However with the double dual there is a specific isomorphism that is always there. Nothing extra such as an inner product is needed. If ##v## is an element of ##V## then the natural double dual vector is

##v^{**}(w^{*})=w^{*}(v)## where ##w^{*}## is any dual vector.
Thank you, I'm aware of this in general, as well as the likes of the Musical Isomorphism. I'm just curious as to what property /result follows from vector spaces being naturally isomorphic that doesn't follow when they're just " plain" isomorphic ( in the f.d case, being of the same dimension) .
 
  • #15
WWGD said:
Thank you, I'm aware of this in general, as well as the likes of the Musical Isomorphism. I'm just curious as to what property /result follows from vector spaces being naturally isomorphic that doesn't follow when they're just " plain" isomorphic ( in the f.d case, being of the same dimension) .
That is a great question. I am not sure how to think about it but maybe we can come up with some ideas.

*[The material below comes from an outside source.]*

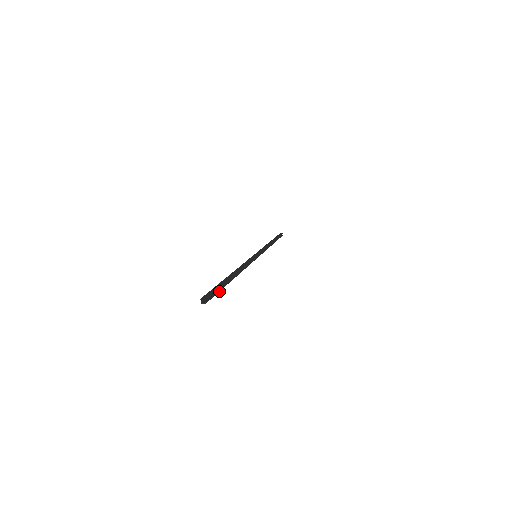
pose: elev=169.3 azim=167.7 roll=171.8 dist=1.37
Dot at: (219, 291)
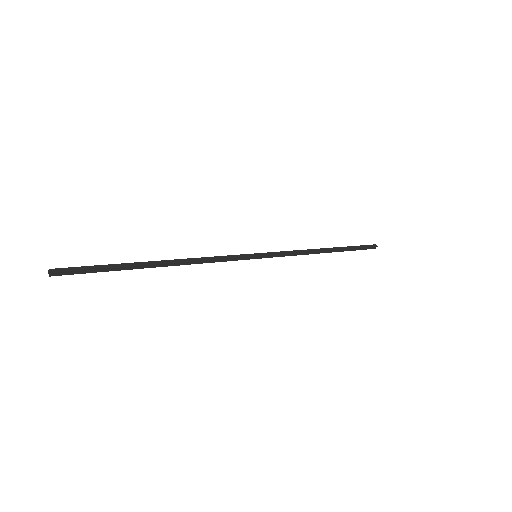
Dot at: occluded
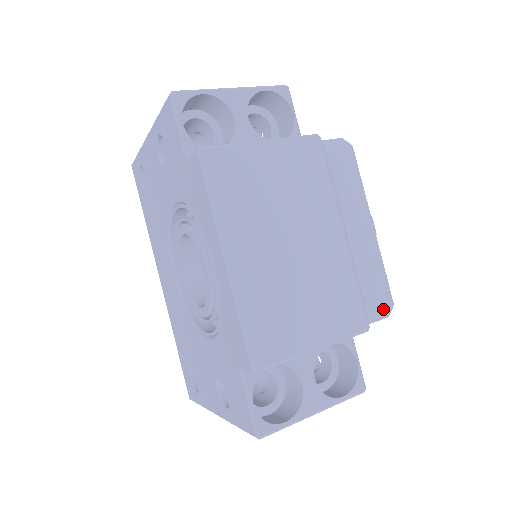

For starters, the equation ##v^{**}(w^{*})=w^{*}(v)## defines a bilinear pairing ##V×V^{*}→F## (##F## is the field of scalars) in which for each fixed dual vector one gets a linear map of ##V## into the base field ##F## and for each element of ##V## one gets a linear map of ##V^{*}## into ##F##. Each vector in ##V## is both itself and a double dual vector at the same time.

For two arbitrary vector spaces of the same dimension no such pairing automatically exists.

In some sense this pairing says that ##V## and ##V^{**}## are the same vector space. This is more than just an isomorphism.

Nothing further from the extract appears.